Eight possible obstacles to buying a property if you’ve ever had a criminal conviction

Posted on Monday, November 6, 2017

Regrettable choices and mistakes are a part of growing up that almost everyone experiences at numerous points throughout their lives. Unfortunately, for the unlucky few, some mistakes are easier to forget and move on from than others when it comes to the decision to purchase a home and step onto the property ladder.

If you’ve ever been in trouble with the law, there are different obstacles you might face depending on the nature of crime committed, but here are some of the ways to prepare for attempting to own your own property following a criminal conviction.

1. You will generally see an increase in the cost of insurance premiums across the board if you’ve previously been convicted of a crime. This will not just include your home insurance, but it can also impact your car and travel insurance policies as well.

One way to try and lessen the cost of the amount you’re paying on insurance is to seek out the advice of a specialist insurance company who’s worked with individuals in similar predicaments in the past, rather than a mainstream provider.

2. It is worth being aware of the fact that some financial service providers may also have a problem with insuring you and your new home if they consider the policy a ‘moral risk’ to have on their books.

3. With a previous conviction, financial service providers are going to be much more likely to require more private and personal information from you than a standard applicant.

Being as prepared as possible about financial, lifestyle and job questions that could arise will give you the best chance of impressing decision makers.

4. It’s important to give yourself plenty of time when looking for a mortgage or home insurance policy, as the process of purchasing any financial service is likely to take longer as a result of your conviction.

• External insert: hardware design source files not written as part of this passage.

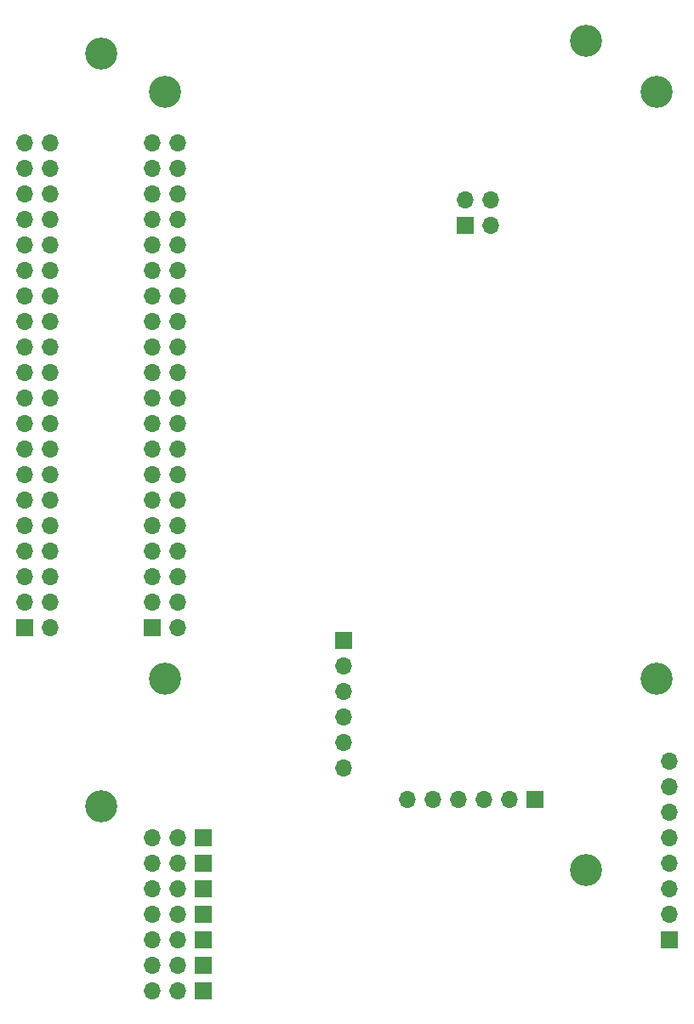
<source format=gts>
G04 #@! TF.FileFunction,Soldermask,Top*
%FSLAX46Y46*%
G04 Gerber Fmt 4.6, Leading zero omitted, Abs format (unit mm)*
G04 Created by KiCad (PCBNEW 4.0.7) date 06/01/18 16:45:32*
%MOMM*%
%LPD*%
G01*
G04 APERTURE LIST*
%ADD10C,0.100000*%
%ADD11C,3.200000*%
%ADD12R,1.700000X1.700000*%
%ADD13O,1.700000X1.700000*%
G04 APERTURE END LIST*
D10*
D11*
X184150000Y-59690000D03*
D12*
X139065000Y-144145000D03*
D13*
X136525000Y-144145000D03*
X133985000Y-144145000D03*
D12*
X185420000Y-144145000D03*
D13*
X185420000Y-141605000D03*
X185420000Y-139065000D03*
X185420000Y-136525000D03*
X185420000Y-133985000D03*
X185420000Y-131445000D03*
X185420000Y-128905000D03*
X185420000Y-126365000D03*
D12*
X133985000Y-113030000D03*
D13*
X136525000Y-113030000D03*
X133985000Y-110490000D03*
X136525000Y-110490000D03*
X133985000Y-107950000D03*
X136525000Y-107950000D03*
X133985000Y-105410000D03*
X136525000Y-105410000D03*
X133985000Y-102870000D03*
X136525000Y-102870000D03*
X133985000Y-100330000D03*
X136525000Y-100330000D03*
X133985000Y-97790000D03*
X136525000Y-97790000D03*
X133985000Y-95250000D03*
X136525000Y-95250000D03*
X133985000Y-92710000D03*
X136525000Y-92710000D03*
X133985000Y-90170000D03*
X136525000Y-90170000D03*
X133985000Y-87630000D03*
X136525000Y-87630000D03*
X133985000Y-85090000D03*
X136525000Y-85090000D03*
X133985000Y-82550000D03*
X136525000Y-82550000D03*
X133985000Y-80010000D03*
X136525000Y-80010000D03*
X133985000Y-77470000D03*
X136525000Y-77470000D03*
X133985000Y-74930000D03*
X136525000Y-74930000D03*
X133985000Y-72390000D03*
X136525000Y-72390000D03*
X133985000Y-69850000D03*
X136525000Y-69850000D03*
X133985000Y-67310000D03*
X136525000Y-67310000D03*
X133985000Y-64770000D03*
X136525000Y-64770000D03*
D12*
X139065000Y-133985000D03*
D13*
X136525000Y-133985000D03*
X133985000Y-133985000D03*
D12*
X139065000Y-136525000D03*
D13*
X136525000Y-136525000D03*
X133985000Y-136525000D03*
D12*
X139065000Y-139065000D03*
D13*
X136525000Y-139065000D03*
X133985000Y-139065000D03*
D12*
X139065000Y-141605000D03*
D13*
X136525000Y-141605000D03*
X133985000Y-141605000D03*
D12*
X139065000Y-146685000D03*
D13*
X136525000Y-146685000D03*
X133985000Y-146685000D03*
D12*
X153035000Y-114300000D03*
D13*
X153035000Y-116840000D03*
X153035000Y-119380000D03*
X153035000Y-121920000D03*
X153035000Y-124460000D03*
X153035000Y-127000000D03*
D12*
X172085000Y-130175000D03*
D13*
X169545000Y-130175000D03*
X167005000Y-130175000D03*
X164465000Y-130175000D03*
X161925000Y-130175000D03*
X159385000Y-130175000D03*
D12*
X165100000Y-73025000D03*
D13*
X167640000Y-73025000D03*
X165100000Y-70485000D03*
X167640000Y-70485000D03*
D11*
X128905000Y-55880000D03*
X135255000Y-59690000D03*
X135255000Y-118110000D03*
X184150000Y-118110000D03*
X177165000Y-137160000D03*
D12*
X139065000Y-149225000D03*
D13*
X136525000Y-149225000D03*
X133985000Y-149225000D03*
D12*
X121285000Y-113030000D03*
D13*
X123825000Y-113030000D03*
X121285000Y-110490000D03*
X123825000Y-110490000D03*
X121285000Y-107950000D03*
X123825000Y-107950000D03*
X121285000Y-105410000D03*
X123825000Y-105410000D03*
X121285000Y-102870000D03*
X123825000Y-102870000D03*
X121285000Y-100330000D03*
X123825000Y-100330000D03*
X121285000Y-97790000D03*
X123825000Y-97790000D03*
X121285000Y-95250000D03*
X123825000Y-95250000D03*
X121285000Y-92710000D03*
X123825000Y-92710000D03*
X121285000Y-90170000D03*
X123825000Y-90170000D03*
X121285000Y-87630000D03*
X123825000Y-87630000D03*
X121285000Y-85090000D03*
X123825000Y-85090000D03*
X121285000Y-82550000D03*
X123825000Y-82550000D03*
X121285000Y-80010000D03*
X123825000Y-80010000D03*
X121285000Y-77470000D03*
X123825000Y-77470000D03*
X121285000Y-74930000D03*
X123825000Y-74930000D03*
X121285000Y-72390000D03*
X123825000Y-72390000D03*
X121285000Y-69850000D03*
X123825000Y-69850000D03*
X121285000Y-67310000D03*
X123825000Y-67310000D03*
X121285000Y-64770000D03*
X123825000Y-64770000D03*
D11*
X128905000Y-130810000D03*
X177165000Y-54610000D03*
M02*

</source>
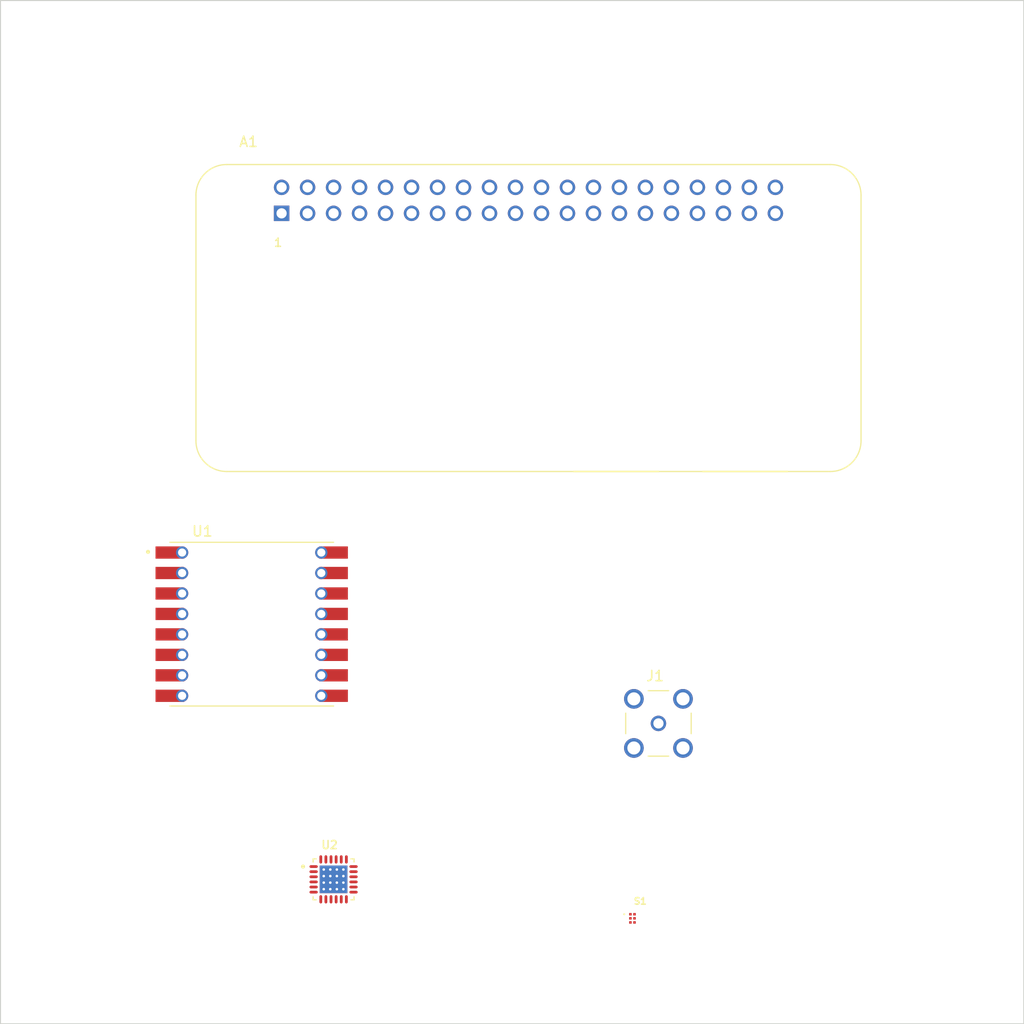
<source format=kicad_pcb>
(kicad_pcb (version 20211014) (generator pcbnew)

  (general
    (thickness 4.69)
  )

  (paper "A4")
  (layers
    (0 "F.Cu" mixed)
    (1 "In1.Cu" power)
    (2 "In2.Cu" power)
    (31 "B.Cu" power)
    (32 "B.Adhes" user "B.Adhesive")
    (33 "F.Adhes" user "F.Adhesive")
    (34 "B.Paste" user)
    (35 "F.Paste" user)
    (36 "B.SilkS" user "B.Silkscreen")
    (37 "F.SilkS" user "F.Silkscreen")
    (38 "B.Mask" user)
    (39 "F.Mask" user)
    (40 "Dwgs.User" user "User.Drawings")
    (41 "Cmts.User" user "User.Comments")
    (42 "Eco1.User" user "User.Eco1")
    (43 "Eco2.User" user "User.Eco2")
    (44 "Edge.Cuts" user)
    (45 "Margin" user)
    (46 "B.CrtYd" user "B.Courtyard")
    (47 "F.CrtYd" user "F.Courtyard")
    (48 "B.Fab" user)
    (49 "F.Fab" user)
    (50 "User.1" user)
    (51 "User.2" user)
    (52 "User.3" user)
    (53 "User.4" user)
    (54 "User.5" user)
    (55 "User.6" user)
    (56 "User.7" user)
    (57 "User.8" user)
    (58 "User.9" user)
  )

  (setup
    (stackup
      (layer "F.SilkS" (type "Top Silk Screen"))
      (layer "F.Paste" (type "Top Solder Paste"))
      (layer "F.Mask" (type "Top Solder Mask") (thickness 0.01))
      (layer "F.Cu" (type "copper") (thickness 0.035))
      (layer "dielectric 1" (type "prepreg") (thickness 1.51) (material "FR4") (epsilon_r 4.5) (loss_tangent 0.02))
      (layer "In1.Cu" (type "copper") (thickness 0.035))
      (layer "dielectric 2" (type "prepreg") (thickness 1.51) (material "FR4") (epsilon_r 4.5) (loss_tangent 0.02))
      (layer "In2.Cu" (type "copper") (thickness 0.035))
      (layer "dielectric 3" (type "core") (thickness 1.51) (material "FR4") (epsilon_r 4.5) (loss_tangent 0.02))
      (layer "B.Cu" (type "copper") (thickness 0.035))
      (layer "B.Mask" (type "Bottom Solder Mask") (thickness 0.01))
      (layer "B.Paste" (type "Bottom Solder Paste"))
      (layer "B.SilkS" (type "Bottom Silk Screen"))
      (copper_finish "None")
      (dielectric_constraints no)
    )
    (pad_to_mask_clearance 0)
    (pcbplotparams
      (layerselection 0x00010fc_ffffffff)
      (disableapertmacros false)
      (usegerberextensions false)
      (usegerberattributes true)
      (usegerberadvancedattributes true)
      (creategerberjobfile true)
      (svguseinch false)
      (svgprecision 6)
      (excludeedgelayer true)
      (plotframeref false)
      (viasonmask false)
      (mode 1)
      (useauxorigin false)
      (hpglpennumber 1)
      (hpglpenspeed 20)
      (hpglpendiameter 15.000000)
      (dxfpolygonmode true)
      (dxfimperialunits true)
      (dxfusepcbnewfont true)
      (psnegative false)
      (psa4output false)
      (plotreference true)
      (plotvalue true)
      (plotinvisibletext false)
      (sketchpadsonfab false)
      (subtractmaskfromsilk false)
      (outputformat 1)
      (mirror false)
      (drillshape 1)
      (scaleselection 1)
      (outputdirectory "")
    )
  )

  (net 0 "")
  (net 1 "+3.3V")
  (net 2 "+5V")
  (net 3 "unconnected-(A1-Pad3)")
  (net 4 "unconnected-(A1-Pad5)")
  (net 5 "GND")
  (net 6 "unconnected-(A1-Pad7)")
  (net 7 "unconnected-(A1-Pad8)")
  (net 8 "unconnected-(A1-Pad10)")
  (net 9 "unconnected-(A1-Pad12)")
  (net 10 "unconnected-(A1-Pad15)")
  (net 11 "unconnected-(A1-Pad16)")
  (net 12 "unconnected-(A1-Pad18)")
  (net 13 "unconnected-(A1-Pad22)")
  (net 14 "unconnected-(A1-Pad26)")
  (net 15 "unconnected-(A1-Pad27)")
  (net 16 "unconnected-(A1-Pad28)")
  (net 17 "unconnected-(A1-Pad29)")
  (net 18 "unconnected-(A1-Pad31)")
  (net 19 "unconnected-(A1-Pad32)")
  (net 20 "RST")
  (net 21 "CS")
  (net 22 "SCLK")
  (net 23 "MISO")
  (net 24 "MOSI")
  (net 25 "ANT")
  (net 26 "RF")
  (net 27 "SWCH")
  (net 28 "AMP")
  (net 29 "DIO0")
  (net 30 "DIO1")
  (net 31 "DIO3")
  (net 32 "DIO2")
  (net 33 "DIO4")
  (net 34 "DIO5")
  (net 35 "Net-(U2-Pad10)")
  (net 36 "unconnected-(U2-Pad1)")
  (net 37 "Net-(U2-Pad4)")
  (net 38 "Net-(U2-Pad14)")
  (net 39 "unconnected-(U2-Pad18)")
  (net 40 "Net-(U2-Pad25)")

  (footprint "RFM98W-433S2:XCVR_RFM98W-433S2" (layer "F.Cu") (at 74.55 110.95))

  (footprint "SMA_CONNECTOR:LPRS_SMA_CONNECTOR" (layer "F.Cu") (at 114.3 120.65))

  (footprint "TQP7M9106:QFN50P400X400X90-25N" (layer "F.Cu") (at 82.55 135.89))

  (footprint "ADA3708:ADA3708_RPI-ZERO" (layer "F.Cu") (at 101.6 69.53))

  (footprint "BGS12P2L6E6327XTSA1:SW_BGS12P2L6E6327XTSA1" (layer "F.Cu") (at 111.76 139.7))

  (gr_rect locked (start 50 50) (end 150 150) (layer "Edge.Cuts") (width 0.1) (fill none) (tstamp 56722c56-d2c9-4b59-9b67-bb44234785c2))

  (zone (net 5) (net_name "GND") (layer "In1.Cu") (tstamp 195c47e3-fa03-4079-86ba-ed8663f7d6aa) (hatch edge 0.508)
    (connect_pads (clearance 0.508))
    (min_thickness 0.254)
    (fill (thermal_gap 0.508) (thermal_bridge_width 0.508))
    (polygon
      (pts
        (xy 150 150)
        (xy 50 150)
        (xy 50 50)
        (xy 150 50)
      )
    )
  )
  (zone (net 2) (net_name "+5V") (layer "In2.Cu") (tstamp 600ed0ae-79d5-46c9-a241-4570bfae72db) (hatch edge 0.508)
    (connect_pads (clearance 0.508))
    (min_thickness 0.254)
    (fill (thermal_gap 0.508) (thermal_bridge_width 0.508))
    (polygon
      (pts
        (xy 150 150)
        (xy 50 150)
        (xy 50 50)
        (xy 150 50)
      )
    )
  )
  (zone (net 5) (net_name "GND") (layer "B.Cu") (tstamp f9891a70-3e38-4390-9c02-9ec6c85c1bd2) (hatch edge 0.508)
    (connect_pads (clearance 0.508))
    (min_thickness 0.254)
    (fill (thermal_gap 0.508) (thermal_bridge_width 0.508))
    (polygon
      (pts
        (xy 150 150)
        (xy 50 150)
        (xy 50 50)
        (xy 150 50)
      )
    )
  )
)

</source>
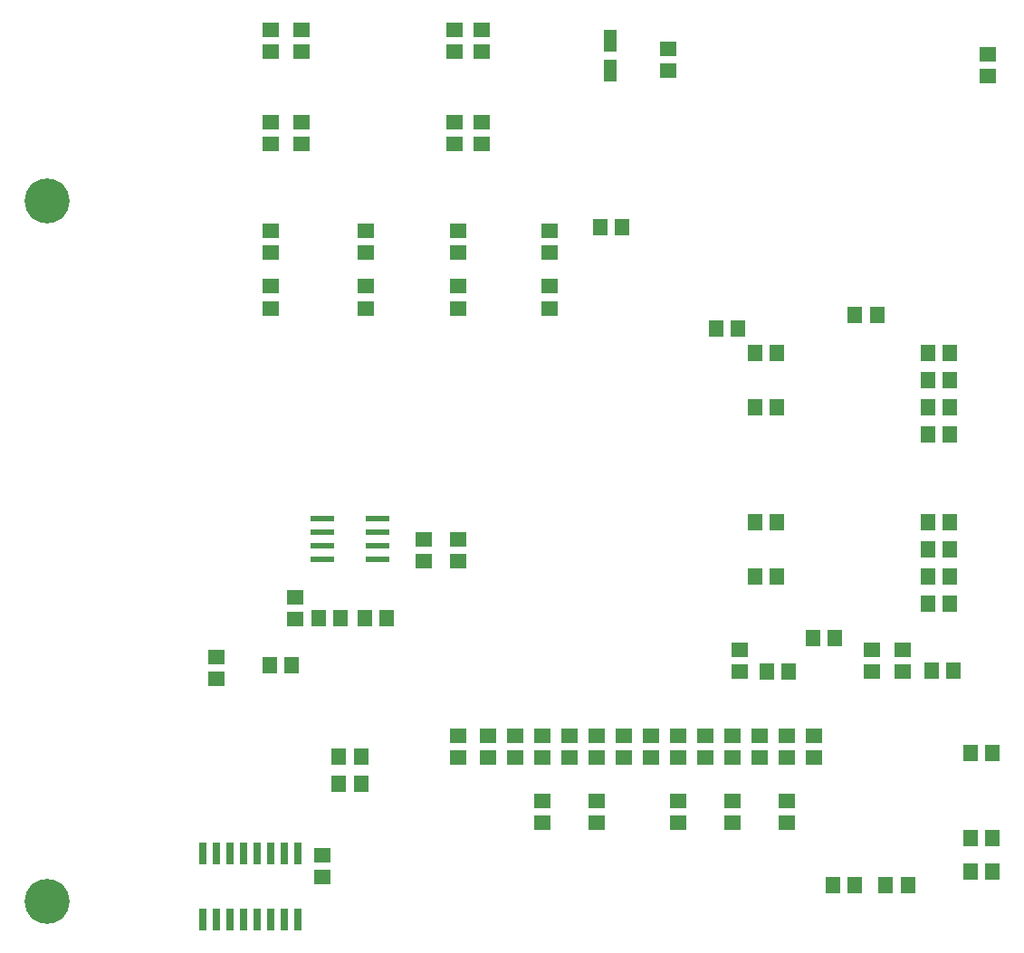
<source format=gtp>
G04 MADE WITH FRITZING*
G04 WWW.FRITZING.ORG*
G04 DOUBLE SIDED*
G04 HOLES PLATED*
G04 CONTOUR ON CENTER OF CONTOUR VECTOR*
%ASAXBY*%
%FSLAX23Y23*%
%MOIN*%
%OFA0B0*%
%SFA1.0B1.0*%
%ADD10C,0.165354*%
%ADD11R,0.059055X0.055118*%
%ADD12R,0.026000X0.080000*%
%ADD13R,0.047244X0.078740*%
%ADD14R,0.087000X0.024000*%
%ADD15R,0.055118X0.059055*%
%ADD16R,0.001000X0.001000*%
%LNPASTEMASK1*%
G90*
G70*
G54D10*
X142Y2958D03*
X142Y376D03*
G54D11*
X767Y1279D03*
X767Y1199D03*
G54D12*
X717Y311D03*
X767Y311D03*
X817Y311D03*
X867Y311D03*
X917Y311D03*
X967Y311D03*
X1017Y311D03*
X1067Y311D03*
X1067Y553D03*
X1017Y553D03*
X967Y553D03*
X917Y553D03*
X867Y553D03*
X817Y553D03*
X767Y553D03*
X717Y553D03*
G54D13*
X2217Y3439D03*
X2217Y3549D03*
G54D14*
X1155Y1786D03*
X1155Y1736D03*
X1155Y1686D03*
X1155Y1636D03*
X1361Y1636D03*
X1361Y1686D03*
X1361Y1736D03*
X1361Y1786D03*
G54D11*
X1155Y468D03*
X1155Y549D03*
G54D15*
X2605Y2486D03*
X2686Y2486D03*
G54D11*
X2430Y3517D03*
X2430Y3436D03*
X3605Y3499D03*
X3605Y3418D03*
X1055Y1499D03*
X1055Y1418D03*
X1530Y1711D03*
X1530Y1631D03*
X1742Y3168D03*
X1742Y3249D03*
X1642Y3506D03*
X1642Y3586D03*
X1742Y3506D03*
X1742Y3586D03*
X1642Y3168D03*
X1642Y3249D03*
X1080Y3506D03*
X1080Y3586D03*
X967Y3506D03*
X967Y3586D03*
X1080Y3168D03*
X1080Y3249D03*
X967Y3168D03*
X967Y3249D03*
G54D15*
X3467Y2399D03*
X3387Y2399D03*
X3387Y2099D03*
X3467Y2099D03*
X3467Y2199D03*
X3387Y2199D03*
X3467Y2299D03*
X3387Y2299D03*
X3198Y2536D03*
X3117Y2536D03*
X3387Y1474D03*
X3467Y1474D03*
X3467Y1574D03*
X3387Y1574D03*
X3467Y1674D03*
X3387Y1674D03*
X3467Y1774D03*
X3387Y1774D03*
G54D11*
X967Y2562D03*
X967Y2643D03*
X1317Y2562D03*
X1317Y2643D03*
X1655Y2562D03*
X1655Y2643D03*
X1992Y2562D03*
X1992Y2643D03*
X967Y2848D03*
X967Y2767D03*
X1317Y2848D03*
X1317Y2767D03*
X1655Y2848D03*
X1655Y2767D03*
X1992Y2848D03*
X1992Y2767D03*
G54D15*
X2749Y2199D03*
X2830Y2199D03*
X2830Y2399D03*
X2749Y2399D03*
X1298Y811D03*
X1217Y811D03*
G54D11*
X2667Y668D03*
X2667Y749D03*
X2467Y668D03*
X2467Y749D03*
X2167Y668D03*
X2167Y749D03*
X1655Y1711D03*
X1655Y1631D03*
G54D15*
X2962Y1349D03*
X3042Y1349D03*
G54D11*
X3180Y1304D03*
X3180Y1224D03*
G54D15*
X2180Y2861D03*
X2261Y2861D03*
G54D11*
X1967Y906D03*
X1967Y986D03*
G54D15*
X1142Y1420D03*
X1223Y1420D03*
X1042Y1249D03*
X962Y1249D03*
G54D11*
X1867Y906D03*
X1867Y986D03*
G54D15*
X1298Y911D03*
X1217Y911D03*
G54D11*
X1655Y906D03*
X1655Y986D03*
G54D15*
X3480Y1226D03*
X3399Y1226D03*
G54D11*
X2692Y1224D03*
X2692Y1304D03*
G54D15*
X3623Y924D03*
X3542Y924D03*
X3231Y436D03*
X3312Y436D03*
X3117Y436D03*
X3037Y436D03*
X3623Y486D03*
X3542Y486D03*
X3542Y611D03*
X3623Y611D03*
G54D11*
X2767Y906D03*
X2767Y986D03*
X2867Y668D03*
X2867Y749D03*
X2967Y906D03*
X2967Y986D03*
X1967Y668D03*
X1967Y749D03*
X1767Y906D03*
X1767Y986D03*
X2067Y906D03*
X2067Y986D03*
G54D15*
X1392Y1420D03*
X1312Y1420D03*
G54D11*
X2867Y906D03*
X2867Y986D03*
X2667Y906D03*
X2667Y986D03*
X2467Y906D03*
X2467Y986D03*
X2167Y906D03*
X2167Y986D03*
X2567Y906D03*
X2567Y986D03*
X2367Y906D03*
X2367Y986D03*
X2267Y906D03*
X2267Y986D03*
G54D15*
X2749Y1574D03*
X2830Y1574D03*
X2830Y1774D03*
X2749Y1774D03*
X2873Y1224D03*
X2792Y1224D03*
G54D11*
X3292Y1224D03*
X3292Y1304D03*
G54D16*
D02*
G04 End of PasteMask1*
M02*
</source>
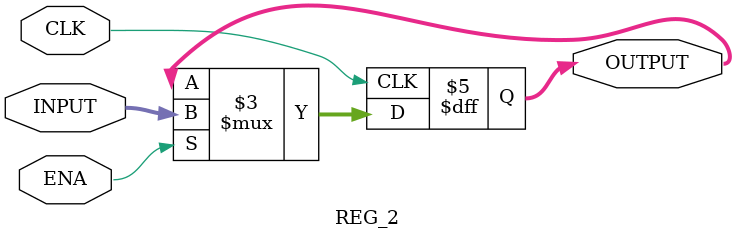
<source format=sv>
/******************************************************************************
***                                                                         ***
*** Ece 526L Experiment #10                       German Zepeda, Fall 2017  ***
*** Experiment #10, RISC-Y						                            ***
*******************************************************************************
*** Filename: REG_2.sv                                                      ***
***                                                                         ***
*******************************************************************************
*/
`timescale 1 ns / 1ns
module REG_2 (
	CLK,
	ENA,
	INPUT,
	OUTPUT
);
	//parameter
	parameter SIZE = 8;
	//input
	input CLK,ENA;
	input[SIZE-1:0] INPUT;
	//output
	output reg [SIZE-1:0] OUTPUT;
	always@(posedge CLK)begin
		if(ENA)
			OUTPUT<=INPUT;
		else OUTPUT<=OUTPUT;
	end
endmodule
</source>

This is because the case will often need to be referred to a more senior level or teams trained specifically in this area. 

5. Total honesty when corresponding with financial service providers, by ways of disclosing accurate details of your previous conviction, is of paramount importance to ensure you don’t run the risk of voiding your cover or agreement in the future.

6. If you’re purchasing a home with a partner, then it’s also extremely important that they are made aware of any valid convictions, as it will undoubtedly impact their experience of owning a property too. Most financial product providers will ask questions about a household as a whole, and not just individual experiences, so this will help to avoid any embarrassing situations.

7. It might seem like an obvious warning, but many industry insiders are aware that property and belongings owned by the individual with a conviction are at a greater risk of expensive damage due to the prospect of revenge attacks from the person or people you may have committed a crime against, or someone who holds a grudge from a criminal trial.

8. On a final note, it’s important to remember that only unspent convictions needs to be declared in line with the Rehabilitation of Offenders Act 1974. This could mean that a conviction has no financial implication to you whatsoever, so try not to panic until you know all the facts.